Exhibitions

Fred Wilson: Works 1993–2011

17 March–27 May 2011
Karsten Schubert, 5–8 Lower John Street

Karsten Schubert is pleased to announce Fred Wilson’s first solo exhibition in London.

 

The American artist’s work engages with issues such as cultural heritage, racial stereotyping, ownership and privilege. With a focus on cultural and institutional critique, Wilson is best known for his collaborative interventions in museum collections around the world.

 

Wilson is most celebrated for the landmark 1992 installation Mining the Museum in which he re- contextualised artifacts from The Maryland Historical Society, Baltimore, US. As part of the exhibition, rusty slave chains were provocatively displayed alongside fine silverware and reward advertisements for runaway ‘servants’ hung above an oversized, antique musket. Contemplative rather than didactic, Wilson’s juxtapositions of museum artifacts interrupt entrenched prejudices whilst encouraging their gradual deconstruction. As the American representative at the 50th Venice Biennale (2003), Wilson explored the city’s historical relationship with Africa and Africans.
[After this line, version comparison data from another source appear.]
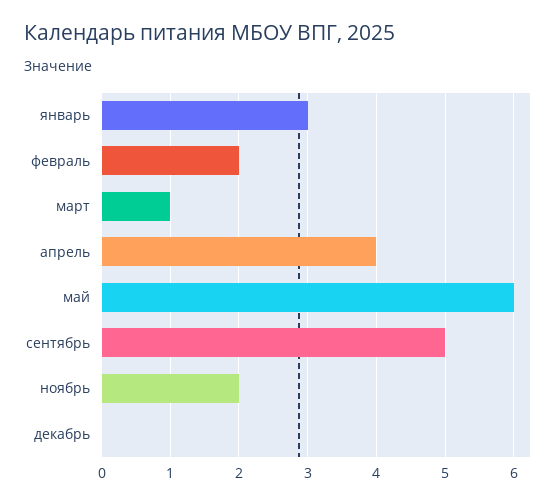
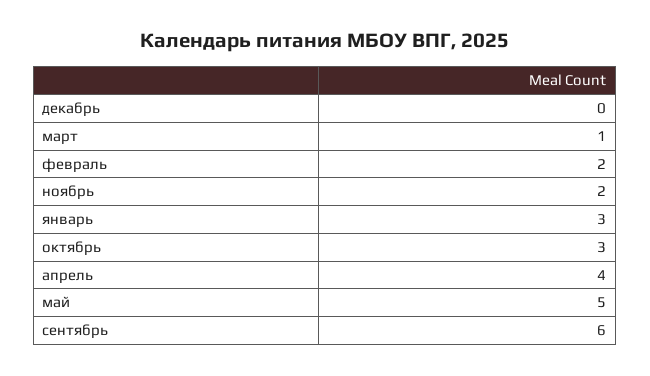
  {
    "январь": 3,
    "февраль": 2,
    "март": 1,
    "апрель": 4,
-   "май": 6,
+   "май": 5,
-   "сентябрь": 5,
+   "сентябрь": 6,
    "ноябрь": 2,
-   "декабрь": 0
+   "декабрь": 0,
+   "октябрь": 3
  }

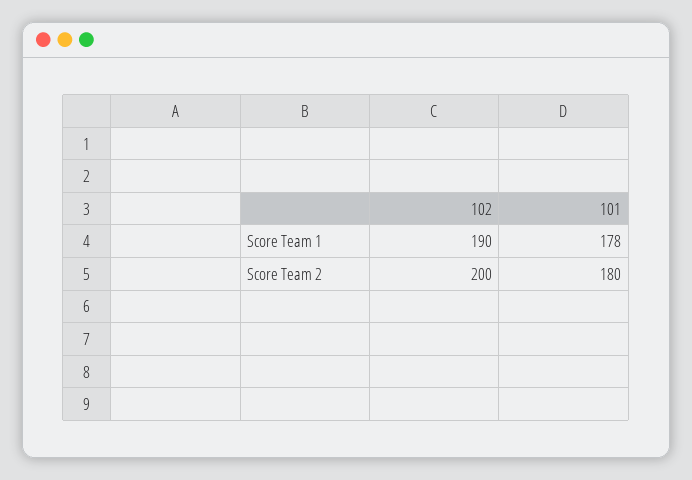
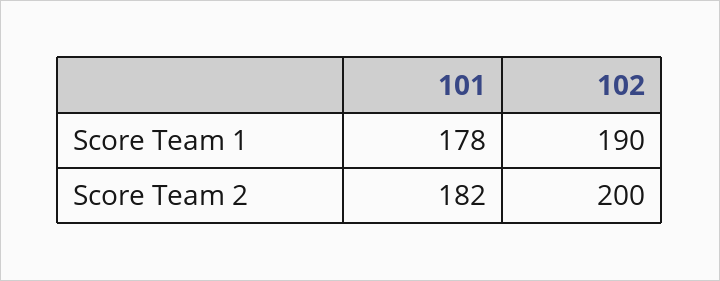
  {
    "102": {
      "Score Team 1": 190,
      "Score Team 2": 200
    },
    "101": {
      "Score Team 1": 178,
-     "Score Team 2": 180
+     "Score Team 2": 182
    }
  }

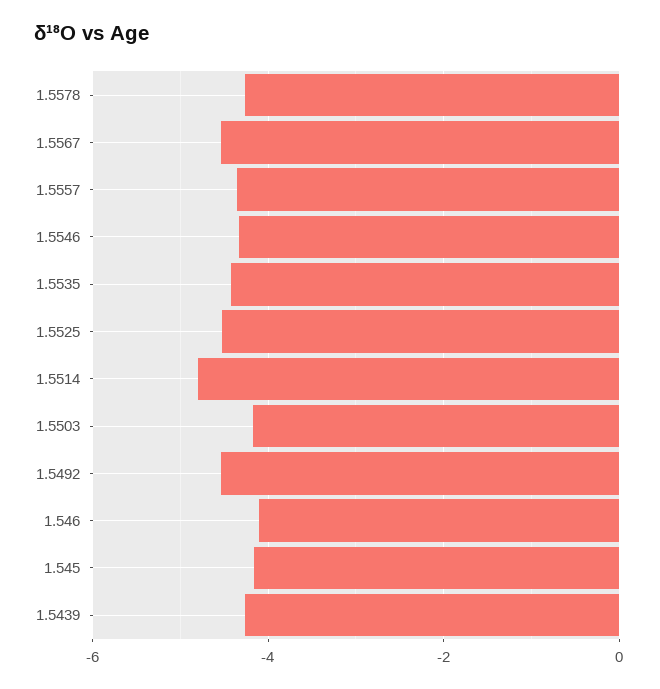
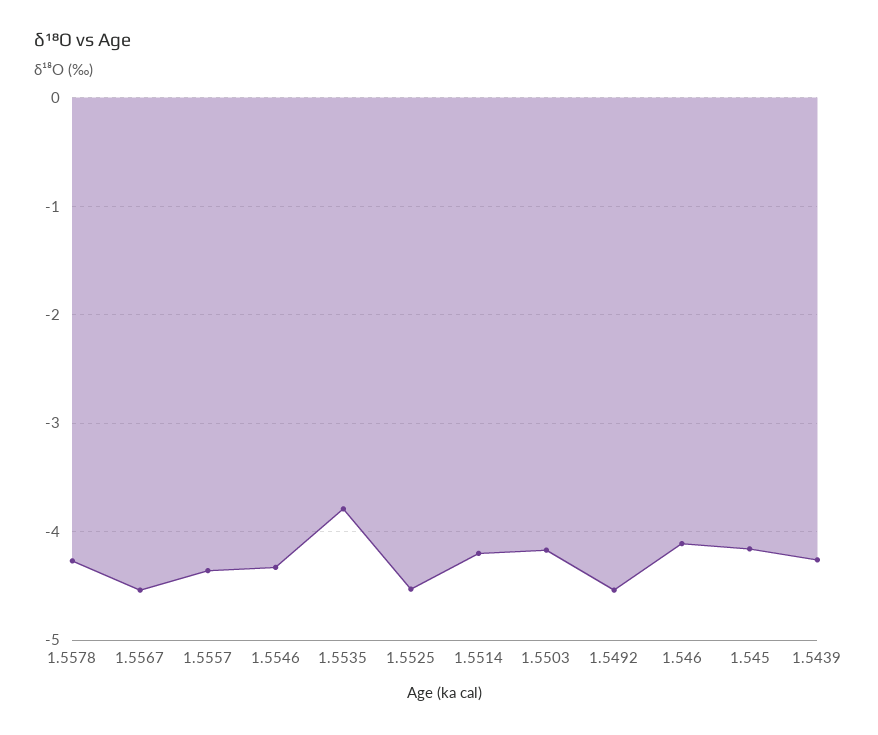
  {
    "1.5578": -4.3,
    "1.5567": -4.5,
    "1.5557": -4.4,
    "1.5546": -4.3,
-   "1.5535": -4.4,
+   "1.5535": -3.8,
    "1.5525": -4.5,
-   "1.5514": -4.8,
+   "1.5514": -4.2,
    "1.5503": -4.2,
    "1.5492": -4.5,
    "1.546": -4.1,
    "1.545": -4.2,
    "1.5439": -4.3
  }

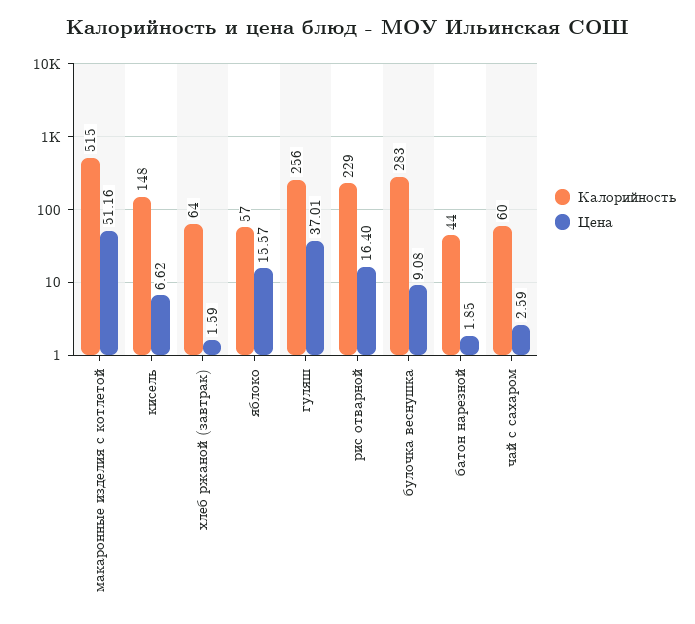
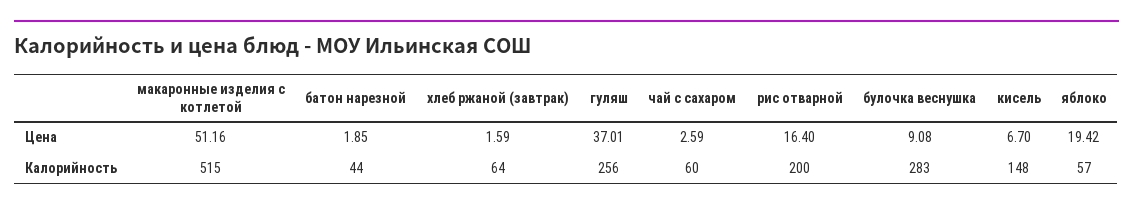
  {
    "Калорийность": {
      "макаронные изделия с котлетой": 515,
      "кисель": 148,
      "хлеб ржаной (завтрак)": 64,
      "яблоко": 57,
      "гуляш": 256,
-     "рис отварной": 229,
+     "рис отварной": 200,
      "булочка веснушка": 283,
      "батон нарезной": 44,
      "чай с сахаром": 60
    },
    "Цена": {
      "макаронные изделия с котлетой": 51.16,
-     "кисель": 6.62,
+     "кисель": 6.7,
      "хлеб ржаной (завтрак)": 1.59,
-     "яблоко": 15.57,
+     "яблоко": 19.42,
      "гуляш": 37.01,
      "рис отварной": 16.4,
      "булочка веснушка": 9.08,
      "батон нарезной": 1.85,
      "чай с сахаром": 2.59
    }
  }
Bringing attention to often marginalized aspects of Venice’s history, Wilson selected paintings with African servants shown on the periphery, the role of Othello over time and he even hired African vendors to sell their replica designer bags outside the pavilion.

 

On view at Karsten Schubert, works such as The Mete of the Muse (2004–07) distill the essence of Wilson’s museum interventions and expand upon his work in Venice. Here, a black Egyptian figure stands still and attentive by a self-absorbed white European nude. The contrast draws out culturally codified notions of black and white identity whilst leading the viewer to guess the relationship between the two figures as if they were present and real individuals. A Thousand Points (2009), an illuminated globe painted over with black enamel, references the history of African migration and the present-day exportation and exploitation of natural resources such as oil. Furthering his continued questioning of power, Wilson has recreated the Diamond Diadem – worn by successive English monarchs since 1821 – out of black diamonds. Entitled Regina Atra (2006), Wilson’s desire for the viewer to reflect is alluded to in his formal use of reflective black surfaces, as in Quartet (2010), a blown glass sculpture reminiscent of flowing tears and drops of oil – suggestive of the suffering caused by both exploitation associated with the mining of natural resources and corrupt regimes.

 

These sculptural works are accompanied by the large-scale installation, Flags (2009), in which twenty-one African and African diaspora flags have been drained of all colour and rendered in black on raw canvas; each flag is accompanied by a text piece, which lists all of the colours that have been removed. Wilson’s paintings of the flags typify his appropriation of and adaptation of imagery or symbols that are often taken for granted, or unquestioned. In erasing the colours, Wilson comments upon the significance of this set of flags that developed as African nations gained sovereignty following World War II.